Premodern studies, Political theology, Historiography, Critical theory, Sovereignty
Kathleen Biddick is Professor of History at Temple University. She has authored books in the fields of medieval studies, critical historiography, and theory: The Other Economy; The Shock of Medievalism; The Typological Imaginary: Circumcision, Technology and History. She has been the recipient of numerous fellowships: Fulbright Foundation-Ireland, Lily Foundation, Rockefeller Foundation, Stanford Humanities Center, Dartmouth Humanities Center, National Science Foundation and the American Council of Learned Societies Curriculum Development Award. She has lived in Ireland, England, Germany, and Italy in the course of undertaking her scholarly projects. In Spring 2013 she received the Provost’s Award for Innovative Teaching.

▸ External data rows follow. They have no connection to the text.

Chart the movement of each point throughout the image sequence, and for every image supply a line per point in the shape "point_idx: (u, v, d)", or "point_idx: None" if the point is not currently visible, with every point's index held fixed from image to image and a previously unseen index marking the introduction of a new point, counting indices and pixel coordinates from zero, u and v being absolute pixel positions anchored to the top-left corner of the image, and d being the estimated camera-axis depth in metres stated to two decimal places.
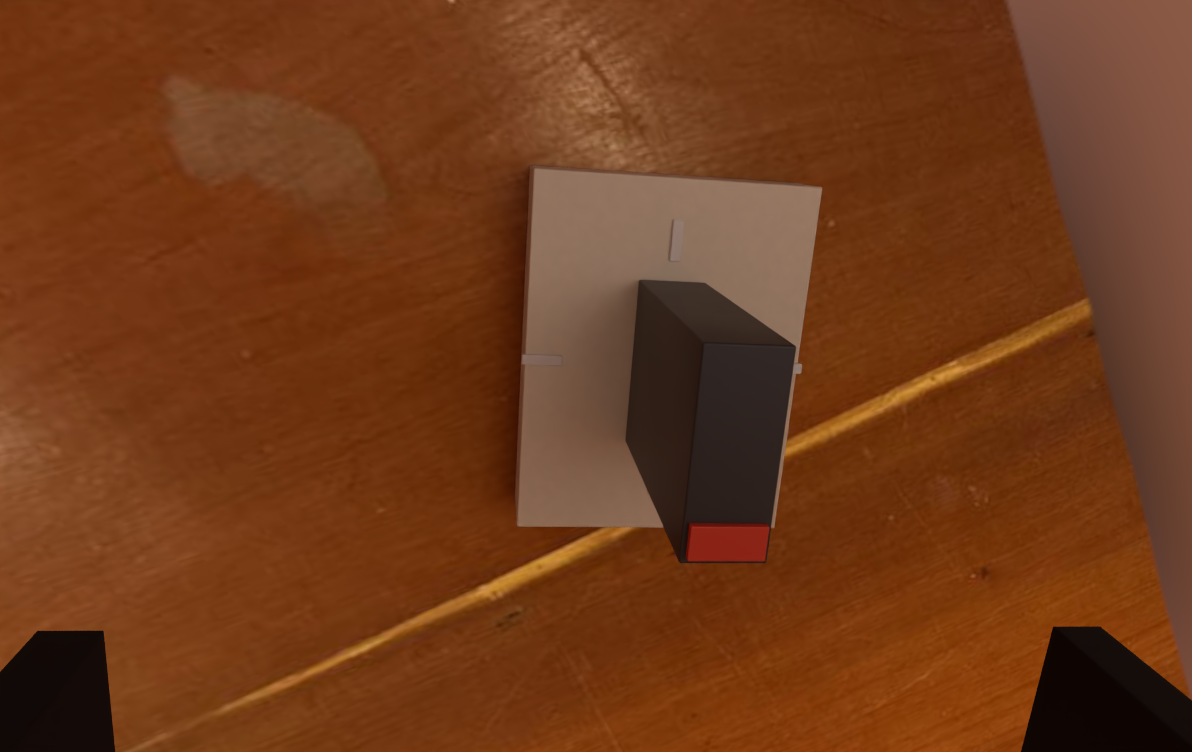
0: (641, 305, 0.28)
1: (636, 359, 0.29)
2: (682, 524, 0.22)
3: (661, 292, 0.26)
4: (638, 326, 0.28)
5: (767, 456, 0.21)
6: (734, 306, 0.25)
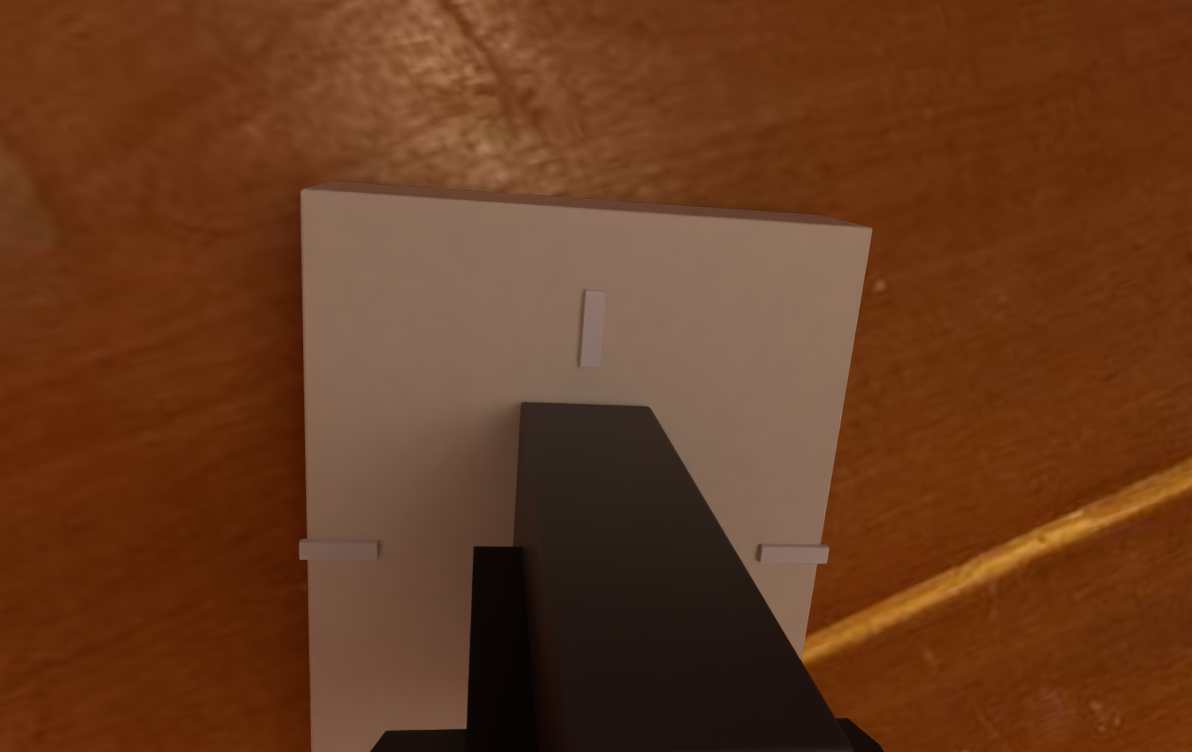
0: (520, 457, 0.14)
1: None
2: None
3: (547, 449, 0.13)
4: (517, 494, 0.15)
5: None
6: (694, 500, 0.11)
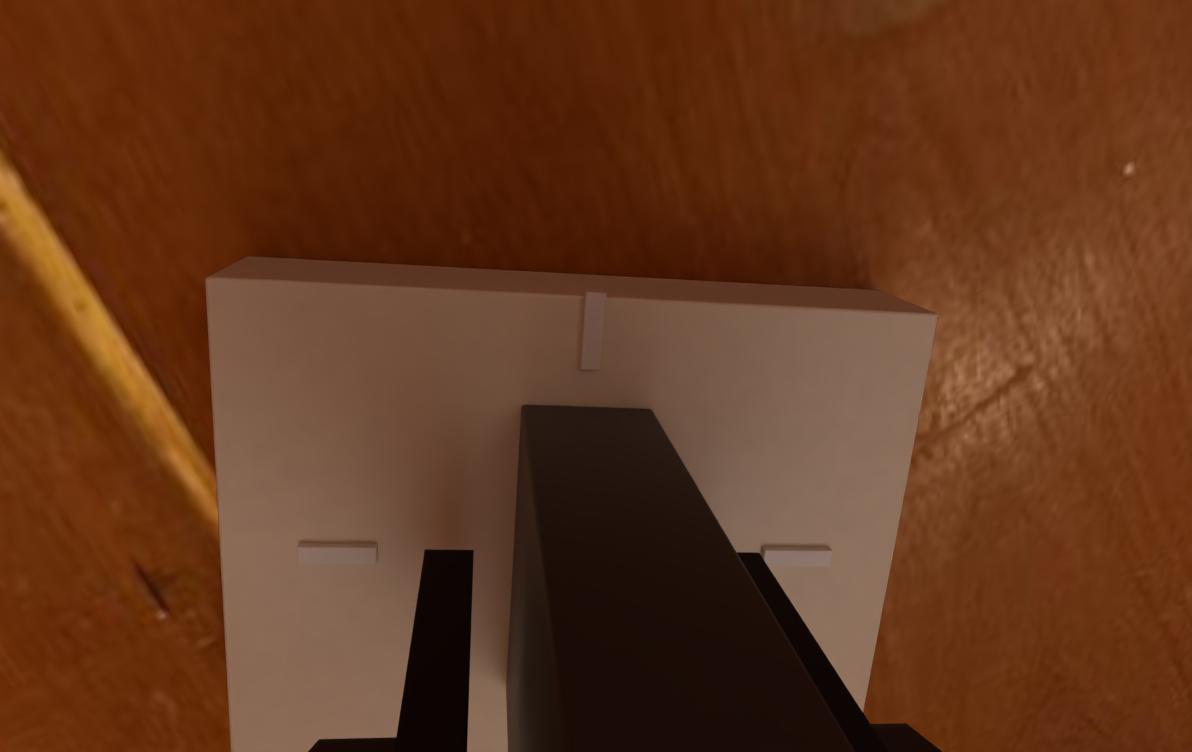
0: (521, 460, 0.14)
1: (515, 559, 0.15)
2: None
3: (548, 453, 0.13)
4: (518, 497, 0.15)
5: None
6: (697, 505, 0.11)
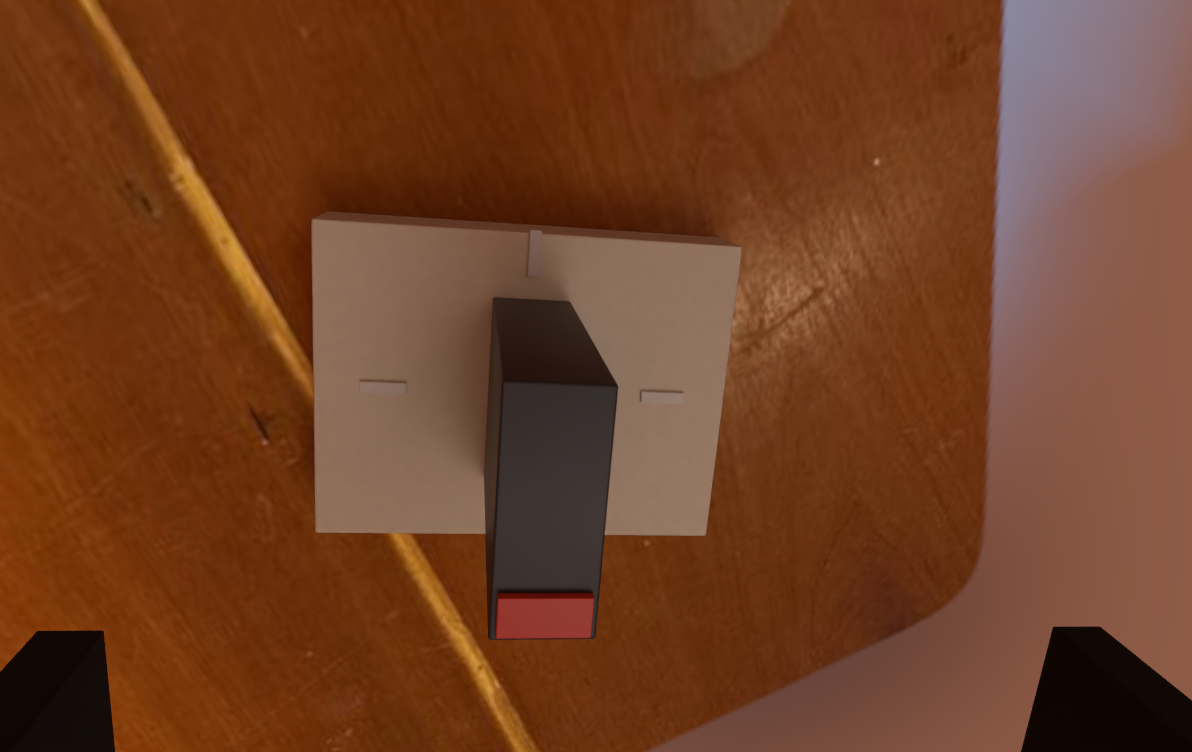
0: None
1: None
2: (490, 594, 0.18)
3: (505, 313, 0.23)
4: (490, 350, 0.25)
5: (589, 514, 0.18)
6: (581, 331, 0.22)
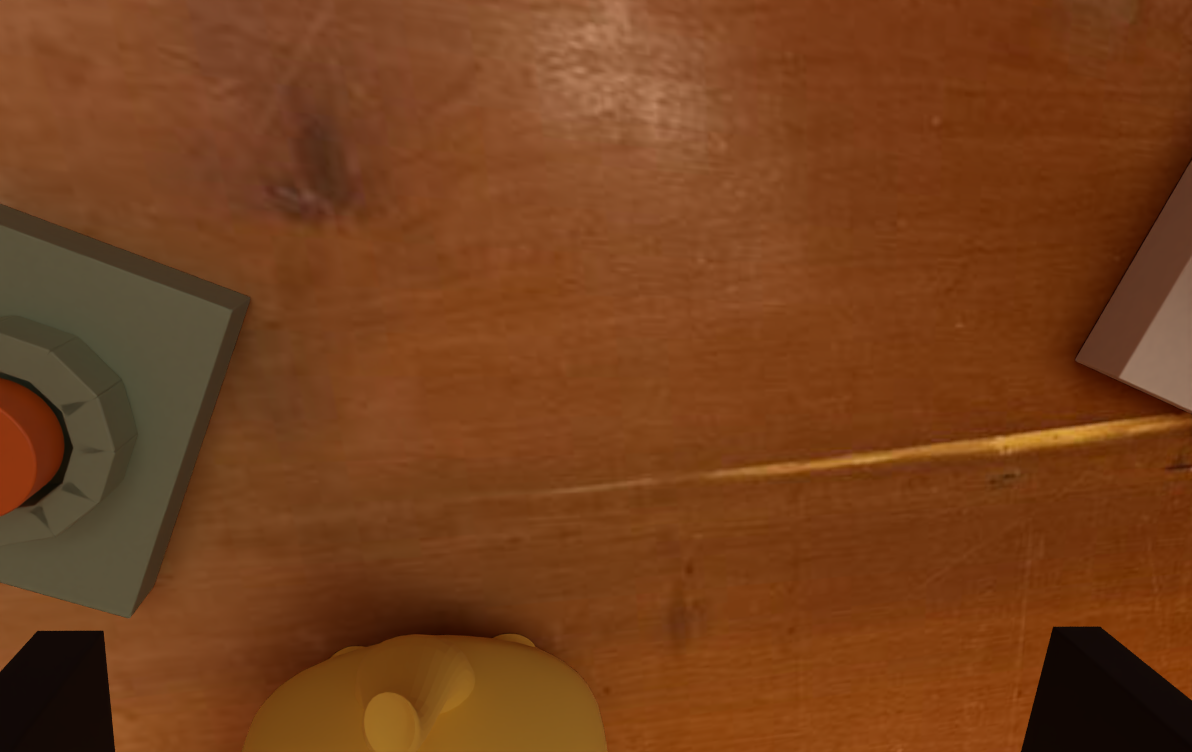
0: None
1: None
2: None
3: None
4: None
5: None
6: None
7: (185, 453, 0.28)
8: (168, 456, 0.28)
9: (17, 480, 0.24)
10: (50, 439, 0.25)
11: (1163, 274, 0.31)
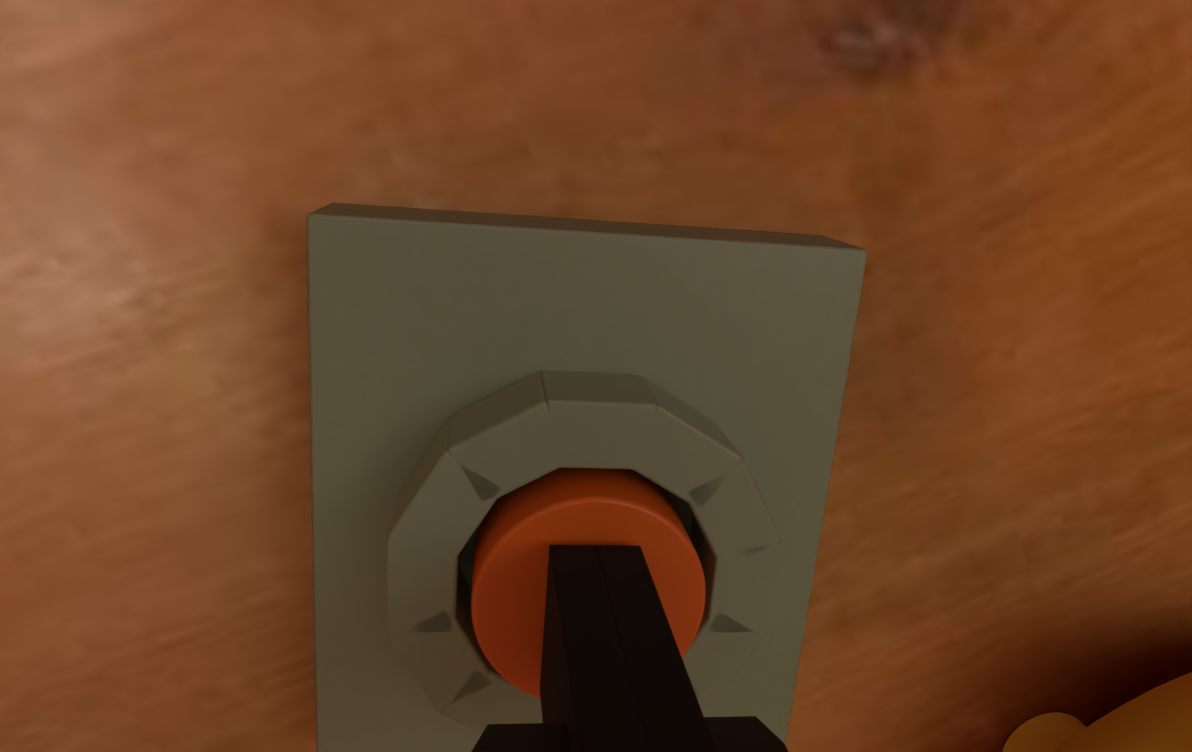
0: None
1: None
2: None
3: None
4: None
5: None
6: None
7: (822, 511, 0.17)
8: (801, 524, 0.17)
9: (680, 613, 0.14)
10: None
11: None
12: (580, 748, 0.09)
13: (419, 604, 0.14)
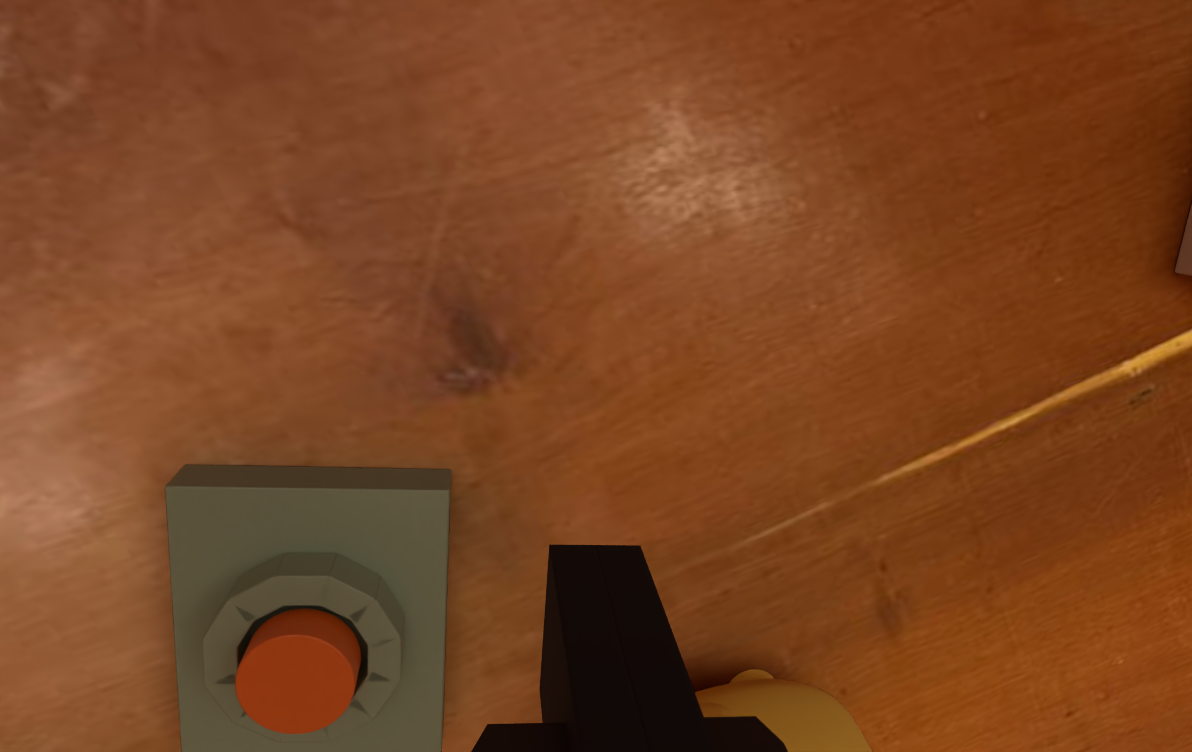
0: None
1: None
2: None
3: None
4: None
5: None
6: None
7: (445, 615, 0.32)
8: (433, 623, 0.32)
9: (341, 687, 0.29)
10: (351, 645, 0.30)
11: None
12: (580, 748, 0.09)
13: (219, 670, 0.30)
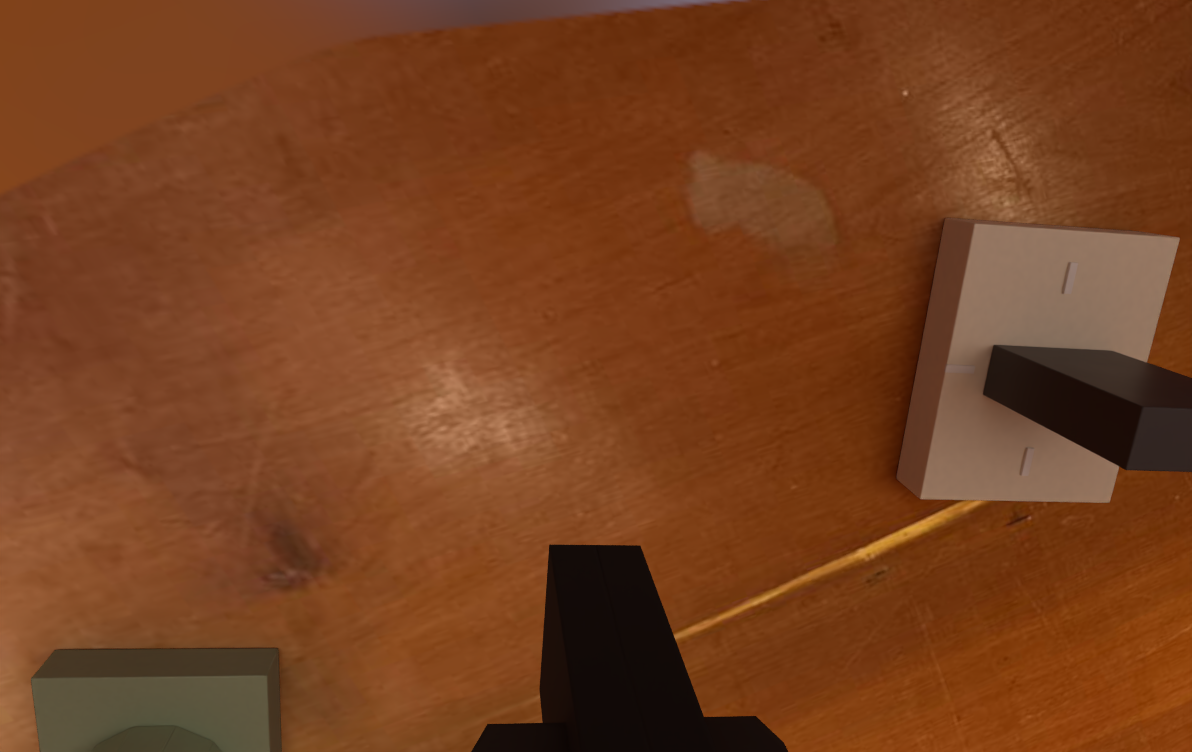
0: None
1: None
2: None
3: (1015, 404, 0.36)
4: None
5: None
6: (1052, 373, 0.34)
7: None
8: None
9: None
10: None
11: (928, 413, 0.39)
12: (580, 748, 0.09)
13: None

Her most recent book, Make and Let Die: Untimely Sovereignties (Punctum Books 2016), delves into the problematic return of the miracle and messianism in contemporary debates over sovereignty and discussed the importance of this contemporary debate to premodern scholars. She traces the links between the discourse of the most powerful abbey of twelfth-century Christendom, Cluny in Burgundy, which defined miracle-making in terms of its declared enemies, Jews and Muslims, and the theoretical writings of Walter Benjamin, Giorgio Agamben, Roberto Esposito, Eric Santner and Jean-Luc Nancy. The project argues that these medieval dead neighbors of Cluny remain undead and driven in the drive of contemporary theory, until their archive is recognized and embraced.